#### [Supplied information]
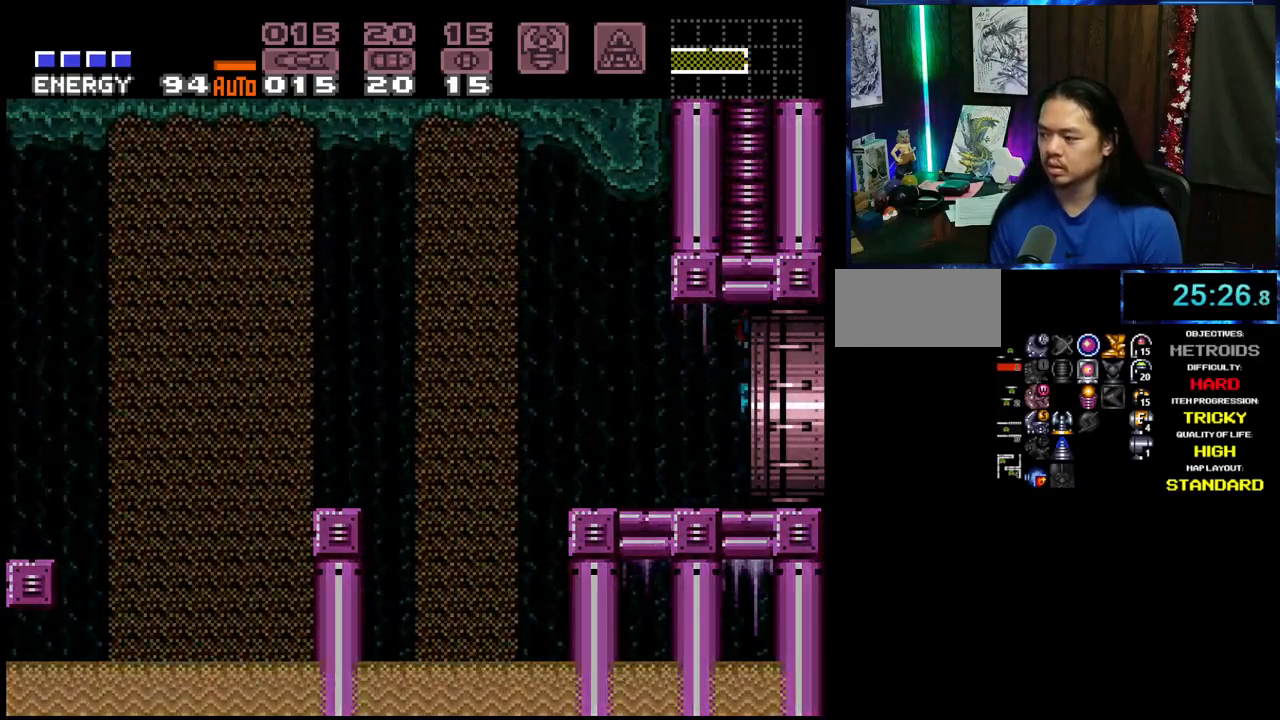
{"buttons": [], "events": []}
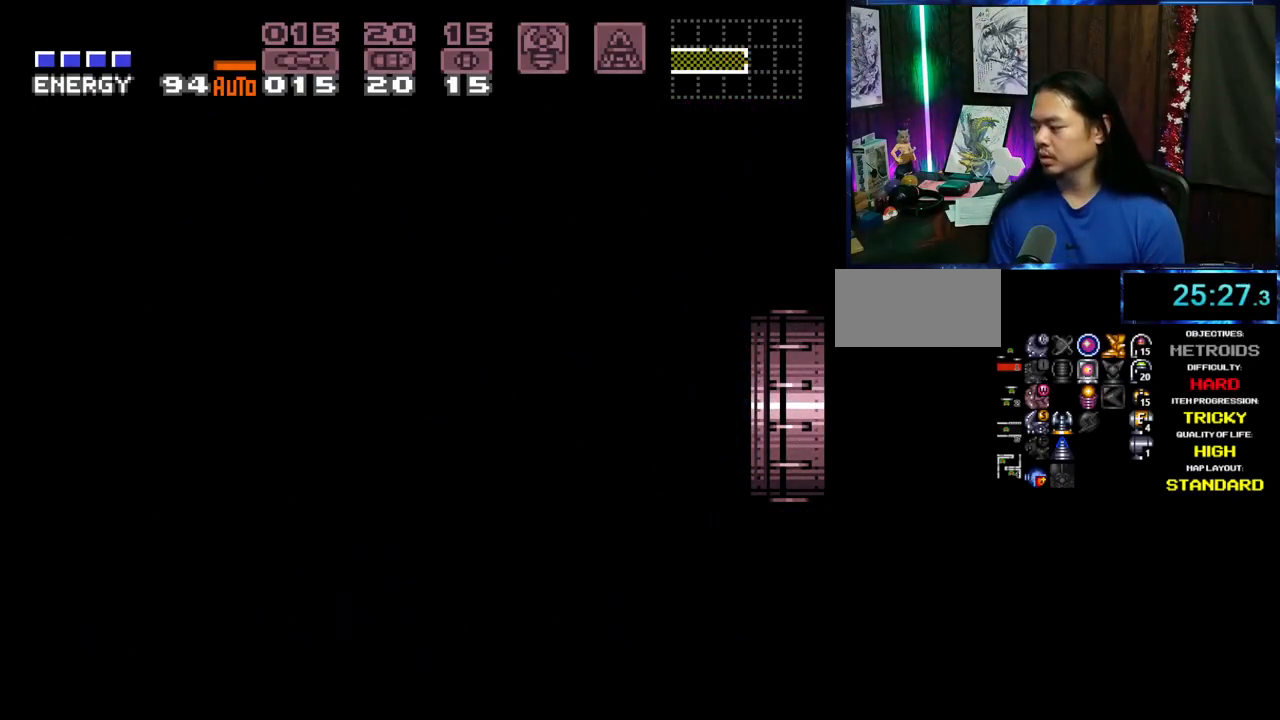
{"buttons": ["DPAD_RIGHT"], "events": [[367, "DPAD_RIGHT", "down"]]}
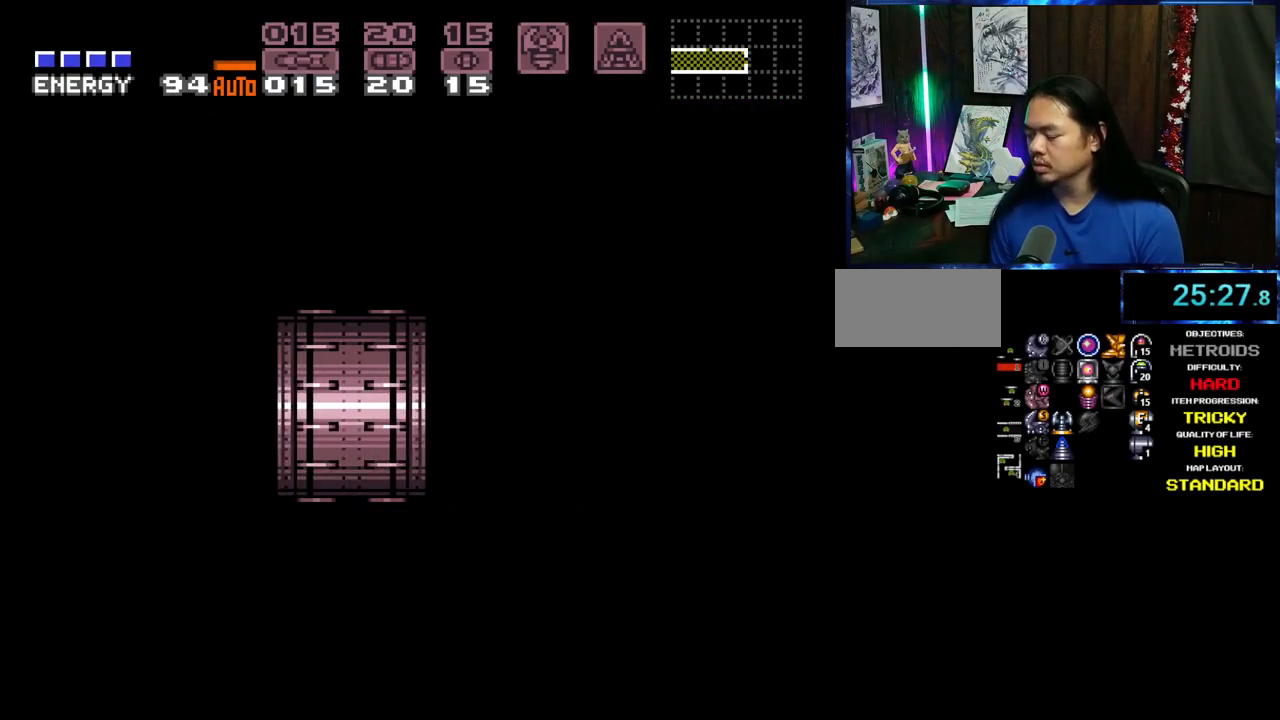
{"buttons": ["A", "DPAD_RIGHT"], "events": [[183, "A", "down"]]}
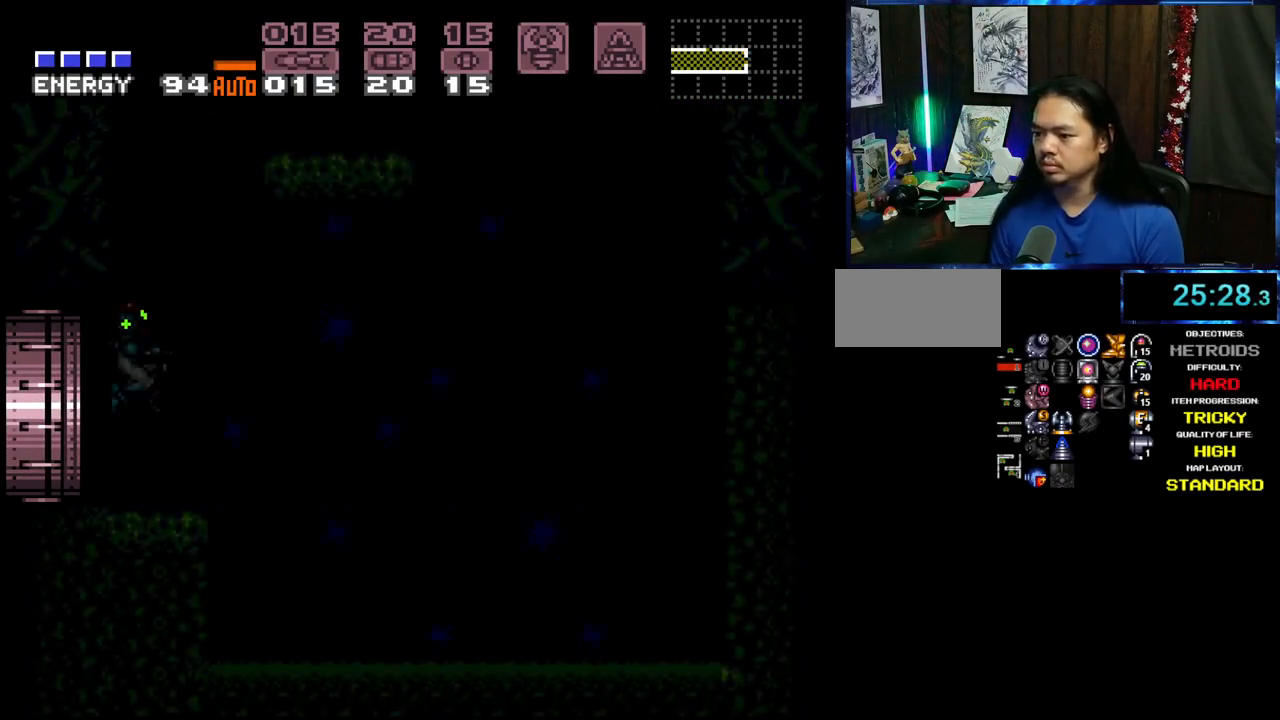
{"buttons": [], "events": [[383, "A", "up"], [450, "DPAD_RIGHT", "up"]]}
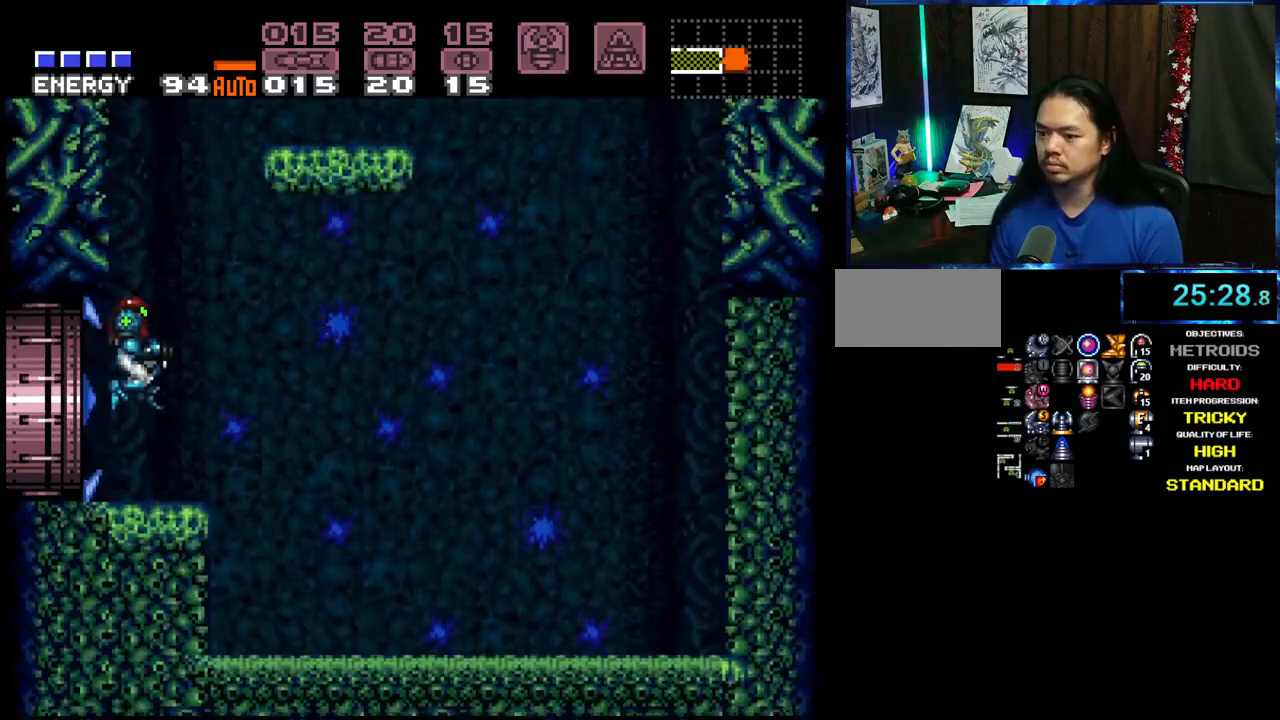
{"buttons": ["B", "DPAD_LEFT"], "events": [[250, "DPAD_RIGHT", "down"], [367, "B", "down"], [417, "DPAD_RIGHT", "up"], [433, "DPAD_LEFT", "down"]]}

#### [Your task]
What lines of the preceding data include the string "down"? Pull them out.

#### [Answer]
{"buttons": ["DPAD_RIGHT"], "events": [[367, "DPAD_RIGHT", "down"]]}
{"buttons": ["A", "DPAD_RIGHT"], "events": [[183, "A", "down"]]}
{"buttons": ["B", "DPAD_LEFT"], "events": [[250, "DPAD_RIGHT", "down"], [367, "B", "down"], [417, "DPAD_RIGHT", "up"], [433, "DPAD_LEFT", "down"]]}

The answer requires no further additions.